Pijaną kobieta chodziła z małym dzieckiem, nocą na mrozie. Wezwano policję. 3-letni chłopiec był przemarznięty. Maluch trafił do rodziny, która się nim zaopiekowała. Nieodpowiedzialną matką zajmie się sąd rodzinny
Wszystko wydarzyło się we wtorek, po północy. Policjanci ze Złotowa zostali powiadomieni przez kobietę, o nietypowym zdarzeniu dotyczącym trzyletniego dziecka. Mundurowi ustalili, że zgłaszająca zajmowała się wnukiem w swoim mieszkaniu od godzin popołudniowych. Dziecko przyprowadziła do niej wnuczka, która sama poszła na spotkanie do koleżanki. Około północy 22-letnia matka przyszła odebrać syna od babci.
Pomiędzy kobietami wywiązała się awantura o sprawowanie opieki nad 3-letnim chłopcem.

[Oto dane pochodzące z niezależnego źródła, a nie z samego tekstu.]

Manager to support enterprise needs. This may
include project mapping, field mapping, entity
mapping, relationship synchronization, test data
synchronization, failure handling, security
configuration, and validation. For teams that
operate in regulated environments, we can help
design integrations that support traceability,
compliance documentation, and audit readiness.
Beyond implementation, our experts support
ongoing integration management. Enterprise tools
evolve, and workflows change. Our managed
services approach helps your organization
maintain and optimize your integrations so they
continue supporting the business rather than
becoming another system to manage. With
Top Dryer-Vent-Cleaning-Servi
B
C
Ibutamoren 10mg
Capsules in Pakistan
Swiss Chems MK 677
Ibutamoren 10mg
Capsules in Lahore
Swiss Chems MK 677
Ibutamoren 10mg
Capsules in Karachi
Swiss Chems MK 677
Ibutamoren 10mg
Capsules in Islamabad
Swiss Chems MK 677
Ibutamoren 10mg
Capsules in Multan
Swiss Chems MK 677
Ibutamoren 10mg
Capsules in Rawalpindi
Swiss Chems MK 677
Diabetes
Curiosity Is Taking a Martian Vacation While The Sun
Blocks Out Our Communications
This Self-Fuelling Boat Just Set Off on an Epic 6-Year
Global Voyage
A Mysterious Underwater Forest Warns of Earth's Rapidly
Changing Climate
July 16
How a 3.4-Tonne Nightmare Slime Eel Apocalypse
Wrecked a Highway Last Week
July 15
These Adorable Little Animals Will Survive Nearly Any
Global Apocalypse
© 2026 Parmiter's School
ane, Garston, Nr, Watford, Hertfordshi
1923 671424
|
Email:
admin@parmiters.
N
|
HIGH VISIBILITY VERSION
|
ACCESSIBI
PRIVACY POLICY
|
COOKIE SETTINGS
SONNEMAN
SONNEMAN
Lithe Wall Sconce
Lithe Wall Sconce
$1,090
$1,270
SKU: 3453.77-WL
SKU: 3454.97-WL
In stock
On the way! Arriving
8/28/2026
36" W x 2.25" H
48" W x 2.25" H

Zgłaszająca nie chciała wypuścić go z mieszkania o tak później porze, słusznie stwierdzając że na zewnątrz jest mróz i to nie jest czas na chodzenie z dzieckiem.
Ponadto seniorka, stwierdziła, że wnuczka jest pod wpływem alkoholu. Okazało się że takie argumenty, nie były wystarczające. Młoda kobieta zabrała dziecko siłą i wyszła z mieszkania.
Policjanci którzy napotkali matkę wraz z dzieckiem na jednej z ulic, stwierdzili że dziecko jest przemarznięte, a jego matka jest pijana.
3-latka umieszczono w radiowozie i okryto kurtką, a kobietę poddano badaniu alkomatem. Wydmuchała blisko 1,5 promila alkoholu.
Dziecko przekazano pod opiekę rodzinie, a sprawą pijanej matki się sąd rodzinny w Złotowie.